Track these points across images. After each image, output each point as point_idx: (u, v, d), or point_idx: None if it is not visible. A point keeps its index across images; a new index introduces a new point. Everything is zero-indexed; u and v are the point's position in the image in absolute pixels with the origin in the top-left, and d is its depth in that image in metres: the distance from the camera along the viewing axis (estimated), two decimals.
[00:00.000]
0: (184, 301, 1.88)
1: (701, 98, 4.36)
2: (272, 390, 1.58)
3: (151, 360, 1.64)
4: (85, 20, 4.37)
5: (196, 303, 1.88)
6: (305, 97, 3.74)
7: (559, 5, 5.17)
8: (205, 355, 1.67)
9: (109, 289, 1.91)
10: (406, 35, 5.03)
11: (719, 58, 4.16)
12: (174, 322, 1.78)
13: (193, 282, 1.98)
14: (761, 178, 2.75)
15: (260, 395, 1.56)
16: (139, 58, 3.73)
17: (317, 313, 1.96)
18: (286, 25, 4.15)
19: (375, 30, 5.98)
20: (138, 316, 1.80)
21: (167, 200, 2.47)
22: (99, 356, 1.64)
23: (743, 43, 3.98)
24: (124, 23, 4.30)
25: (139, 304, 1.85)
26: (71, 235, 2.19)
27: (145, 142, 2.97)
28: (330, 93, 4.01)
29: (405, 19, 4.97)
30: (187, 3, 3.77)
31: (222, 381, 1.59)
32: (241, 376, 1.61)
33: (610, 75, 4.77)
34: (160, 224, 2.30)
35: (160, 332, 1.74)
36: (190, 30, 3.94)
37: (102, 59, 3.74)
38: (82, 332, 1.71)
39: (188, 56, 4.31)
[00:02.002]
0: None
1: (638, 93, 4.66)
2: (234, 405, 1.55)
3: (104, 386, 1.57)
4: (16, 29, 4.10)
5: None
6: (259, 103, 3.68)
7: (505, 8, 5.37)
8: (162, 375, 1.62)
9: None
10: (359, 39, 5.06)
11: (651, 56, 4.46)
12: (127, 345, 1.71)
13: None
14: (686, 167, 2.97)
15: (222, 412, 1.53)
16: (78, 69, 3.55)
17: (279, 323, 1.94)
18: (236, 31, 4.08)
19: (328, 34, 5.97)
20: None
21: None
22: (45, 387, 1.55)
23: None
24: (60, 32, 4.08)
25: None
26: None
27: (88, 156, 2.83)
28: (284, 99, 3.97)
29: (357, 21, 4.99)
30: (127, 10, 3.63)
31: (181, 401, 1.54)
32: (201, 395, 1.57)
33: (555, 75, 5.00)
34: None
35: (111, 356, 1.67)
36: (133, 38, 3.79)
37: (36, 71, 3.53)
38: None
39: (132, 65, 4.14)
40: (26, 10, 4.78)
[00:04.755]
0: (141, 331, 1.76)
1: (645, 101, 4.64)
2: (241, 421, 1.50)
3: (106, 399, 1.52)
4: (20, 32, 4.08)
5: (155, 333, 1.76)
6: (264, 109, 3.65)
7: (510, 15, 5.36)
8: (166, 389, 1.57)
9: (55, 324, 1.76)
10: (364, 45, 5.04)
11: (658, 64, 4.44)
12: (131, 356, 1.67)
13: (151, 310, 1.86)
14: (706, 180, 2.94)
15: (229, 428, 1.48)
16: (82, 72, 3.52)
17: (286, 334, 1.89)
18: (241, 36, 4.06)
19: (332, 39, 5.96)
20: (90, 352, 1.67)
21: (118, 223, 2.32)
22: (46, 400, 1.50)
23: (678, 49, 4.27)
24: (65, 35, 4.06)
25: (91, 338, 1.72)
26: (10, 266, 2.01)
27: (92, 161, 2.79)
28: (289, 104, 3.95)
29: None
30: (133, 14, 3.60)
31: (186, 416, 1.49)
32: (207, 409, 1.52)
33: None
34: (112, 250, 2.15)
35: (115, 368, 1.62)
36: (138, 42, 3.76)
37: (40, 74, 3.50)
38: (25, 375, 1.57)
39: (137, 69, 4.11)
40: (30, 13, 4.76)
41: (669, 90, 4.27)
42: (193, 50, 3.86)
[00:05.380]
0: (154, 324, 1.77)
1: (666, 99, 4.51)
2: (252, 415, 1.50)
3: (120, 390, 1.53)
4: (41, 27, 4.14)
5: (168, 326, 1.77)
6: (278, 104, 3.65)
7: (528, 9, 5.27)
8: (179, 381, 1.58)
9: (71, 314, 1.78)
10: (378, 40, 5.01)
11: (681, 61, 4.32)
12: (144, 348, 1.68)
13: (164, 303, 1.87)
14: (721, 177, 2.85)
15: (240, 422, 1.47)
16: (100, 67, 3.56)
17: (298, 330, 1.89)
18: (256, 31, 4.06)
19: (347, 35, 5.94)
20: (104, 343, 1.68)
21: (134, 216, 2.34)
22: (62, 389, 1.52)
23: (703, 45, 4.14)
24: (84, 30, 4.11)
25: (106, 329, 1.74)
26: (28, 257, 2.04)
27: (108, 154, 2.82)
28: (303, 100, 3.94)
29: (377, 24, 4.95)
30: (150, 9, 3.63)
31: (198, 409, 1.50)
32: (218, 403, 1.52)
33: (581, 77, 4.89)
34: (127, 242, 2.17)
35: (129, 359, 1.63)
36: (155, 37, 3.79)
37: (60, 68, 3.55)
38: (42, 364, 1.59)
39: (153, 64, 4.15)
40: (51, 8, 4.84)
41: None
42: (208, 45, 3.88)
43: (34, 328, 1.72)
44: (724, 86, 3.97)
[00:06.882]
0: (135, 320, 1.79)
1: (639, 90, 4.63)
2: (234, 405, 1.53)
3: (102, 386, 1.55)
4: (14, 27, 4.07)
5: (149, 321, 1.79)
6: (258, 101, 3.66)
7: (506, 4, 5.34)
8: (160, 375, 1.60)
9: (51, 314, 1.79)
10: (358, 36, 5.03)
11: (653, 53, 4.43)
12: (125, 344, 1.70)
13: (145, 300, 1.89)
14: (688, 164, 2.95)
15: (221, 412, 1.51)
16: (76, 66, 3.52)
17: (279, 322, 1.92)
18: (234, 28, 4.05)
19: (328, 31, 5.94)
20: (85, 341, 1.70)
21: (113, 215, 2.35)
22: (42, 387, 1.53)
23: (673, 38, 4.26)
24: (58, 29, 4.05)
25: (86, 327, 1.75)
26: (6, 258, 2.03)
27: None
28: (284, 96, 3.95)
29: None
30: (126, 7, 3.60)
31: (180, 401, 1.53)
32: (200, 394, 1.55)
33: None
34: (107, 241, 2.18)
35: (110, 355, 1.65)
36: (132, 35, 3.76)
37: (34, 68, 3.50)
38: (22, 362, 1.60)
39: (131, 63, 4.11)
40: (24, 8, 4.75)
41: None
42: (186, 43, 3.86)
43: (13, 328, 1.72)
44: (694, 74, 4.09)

........

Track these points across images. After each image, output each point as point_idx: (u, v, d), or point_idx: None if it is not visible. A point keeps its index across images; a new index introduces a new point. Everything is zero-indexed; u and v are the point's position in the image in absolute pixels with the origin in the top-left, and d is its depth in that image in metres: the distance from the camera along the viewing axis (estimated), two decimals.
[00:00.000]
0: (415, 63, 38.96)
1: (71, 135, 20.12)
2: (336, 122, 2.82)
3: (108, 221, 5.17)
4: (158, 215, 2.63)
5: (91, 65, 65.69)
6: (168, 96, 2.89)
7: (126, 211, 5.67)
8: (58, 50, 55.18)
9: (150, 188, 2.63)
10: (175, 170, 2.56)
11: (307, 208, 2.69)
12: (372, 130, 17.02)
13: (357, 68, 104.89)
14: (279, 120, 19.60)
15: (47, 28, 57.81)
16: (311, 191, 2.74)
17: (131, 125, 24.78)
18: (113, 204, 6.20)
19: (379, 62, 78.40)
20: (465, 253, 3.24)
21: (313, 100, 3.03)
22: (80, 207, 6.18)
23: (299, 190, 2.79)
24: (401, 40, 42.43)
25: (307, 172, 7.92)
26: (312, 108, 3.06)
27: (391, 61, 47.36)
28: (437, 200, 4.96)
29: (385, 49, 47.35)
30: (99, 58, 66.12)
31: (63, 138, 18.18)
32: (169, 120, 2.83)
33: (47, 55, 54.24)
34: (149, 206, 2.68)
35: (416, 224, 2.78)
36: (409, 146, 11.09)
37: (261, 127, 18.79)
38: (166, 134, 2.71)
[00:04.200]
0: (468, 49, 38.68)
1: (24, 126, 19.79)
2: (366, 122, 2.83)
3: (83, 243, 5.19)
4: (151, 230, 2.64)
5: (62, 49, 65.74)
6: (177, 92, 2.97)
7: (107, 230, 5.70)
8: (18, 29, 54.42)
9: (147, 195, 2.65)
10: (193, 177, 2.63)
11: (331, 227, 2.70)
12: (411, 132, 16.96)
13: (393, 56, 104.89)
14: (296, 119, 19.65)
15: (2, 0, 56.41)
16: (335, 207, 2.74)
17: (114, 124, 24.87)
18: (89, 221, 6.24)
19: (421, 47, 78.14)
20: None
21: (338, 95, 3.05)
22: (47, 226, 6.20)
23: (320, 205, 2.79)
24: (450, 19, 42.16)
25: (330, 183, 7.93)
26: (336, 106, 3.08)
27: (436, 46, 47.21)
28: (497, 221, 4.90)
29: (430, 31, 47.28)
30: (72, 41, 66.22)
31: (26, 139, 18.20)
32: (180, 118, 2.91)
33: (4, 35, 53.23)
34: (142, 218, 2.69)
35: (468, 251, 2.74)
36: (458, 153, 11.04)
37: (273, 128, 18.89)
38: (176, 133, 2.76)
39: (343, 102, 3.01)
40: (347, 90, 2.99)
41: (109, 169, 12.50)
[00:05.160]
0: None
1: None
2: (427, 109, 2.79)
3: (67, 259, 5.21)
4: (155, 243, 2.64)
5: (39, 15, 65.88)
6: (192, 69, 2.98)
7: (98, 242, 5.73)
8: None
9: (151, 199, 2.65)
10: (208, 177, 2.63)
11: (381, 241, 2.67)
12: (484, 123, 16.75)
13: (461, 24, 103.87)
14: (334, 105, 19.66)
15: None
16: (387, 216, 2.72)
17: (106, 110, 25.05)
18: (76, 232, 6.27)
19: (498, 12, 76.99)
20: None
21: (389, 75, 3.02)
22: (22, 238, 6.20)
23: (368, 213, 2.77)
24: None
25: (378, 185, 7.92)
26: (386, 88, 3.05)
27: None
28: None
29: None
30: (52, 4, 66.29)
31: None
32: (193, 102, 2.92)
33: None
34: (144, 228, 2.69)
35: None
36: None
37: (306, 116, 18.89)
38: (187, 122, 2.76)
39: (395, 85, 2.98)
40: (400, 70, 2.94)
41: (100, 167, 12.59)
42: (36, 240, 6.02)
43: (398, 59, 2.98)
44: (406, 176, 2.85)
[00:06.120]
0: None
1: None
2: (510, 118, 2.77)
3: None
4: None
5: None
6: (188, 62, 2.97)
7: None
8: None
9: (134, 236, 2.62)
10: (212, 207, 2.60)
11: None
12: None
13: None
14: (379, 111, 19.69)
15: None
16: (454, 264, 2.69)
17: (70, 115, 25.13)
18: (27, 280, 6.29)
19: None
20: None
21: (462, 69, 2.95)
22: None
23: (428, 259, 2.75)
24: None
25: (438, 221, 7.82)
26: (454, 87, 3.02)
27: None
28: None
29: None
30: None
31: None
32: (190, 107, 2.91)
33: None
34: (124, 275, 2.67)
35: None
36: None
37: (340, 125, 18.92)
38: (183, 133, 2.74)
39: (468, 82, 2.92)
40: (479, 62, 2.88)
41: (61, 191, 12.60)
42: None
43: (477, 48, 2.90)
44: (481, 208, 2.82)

........

EXERCISE BRIEF: The lines above from the one containing "17: (131, 125, 24.78)" through the one containing "32: (169, 120, 2.83)" are to be set down exactly, and no others.

RESULT OF THIS TASK:
17: (131, 125, 24.78)
18: (113, 204, 6.20)
19: (379, 62, 78.40)
20: (465, 253, 3.24)
21: (313, 100, 3.03)
22: (80, 207, 6.18)
23: (299, 190, 2.79)
24: (401, 40, 42.43)
25: (307, 172, 7.92)
26: (312, 108, 3.06)
27: (391, 61, 47.36)
28: (437, 200, 4.96)
29: (385, 49, 47.35)
30: (99, 58, 66.12)
31: (63, 138, 18.18)
32: (169, 120, 2.83)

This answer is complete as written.